▸ **Stored data**:
▽
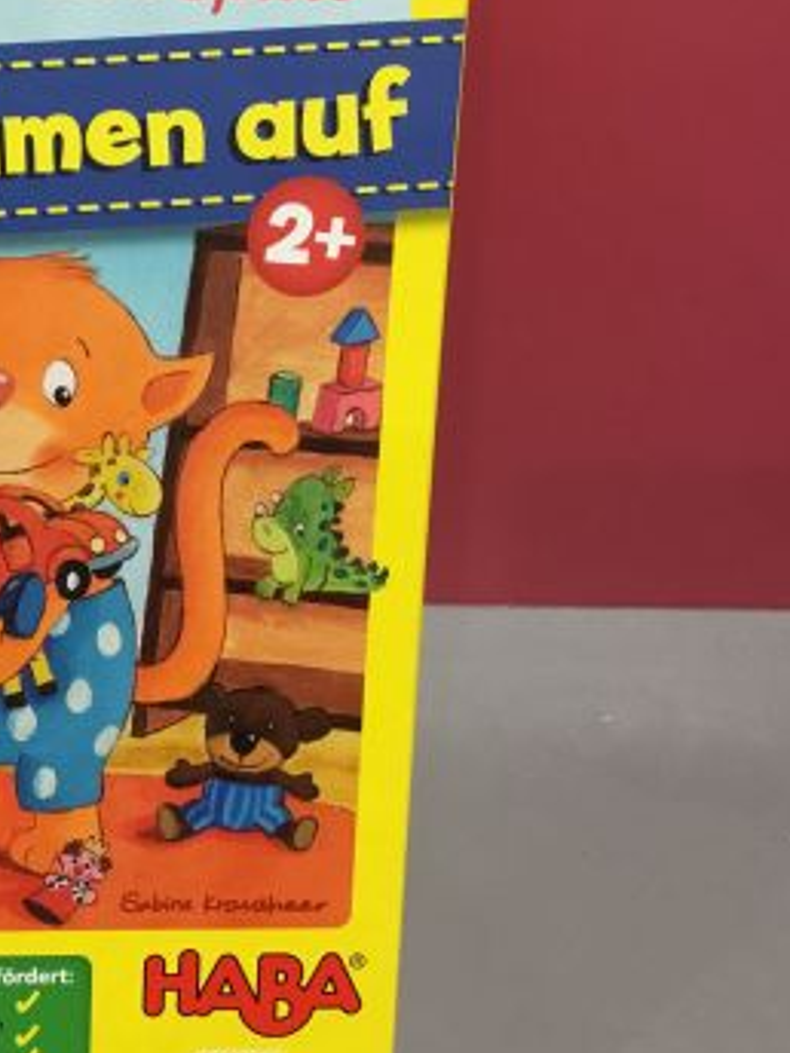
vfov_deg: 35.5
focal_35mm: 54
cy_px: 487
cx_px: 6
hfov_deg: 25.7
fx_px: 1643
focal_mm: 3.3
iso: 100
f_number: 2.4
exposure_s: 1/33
△
▽
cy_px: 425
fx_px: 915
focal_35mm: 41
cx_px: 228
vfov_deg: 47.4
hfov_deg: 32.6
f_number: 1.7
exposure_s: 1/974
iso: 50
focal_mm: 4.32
△
▸ **What you will do**: Of the lines above, retype only those from the line containing "vfov_deg: 35.5" through the line containing "exposure_s: 1/33", including both, exactly.

▸ **Task response**:
vfov_deg: 35.5
focal_35mm: 54
cy_px: 487
cx_px: 6
hfov_deg: 25.7
fx_px: 1643
focal_mm: 3.3
iso: 100
f_number: 2.4
exposure_s: 1/33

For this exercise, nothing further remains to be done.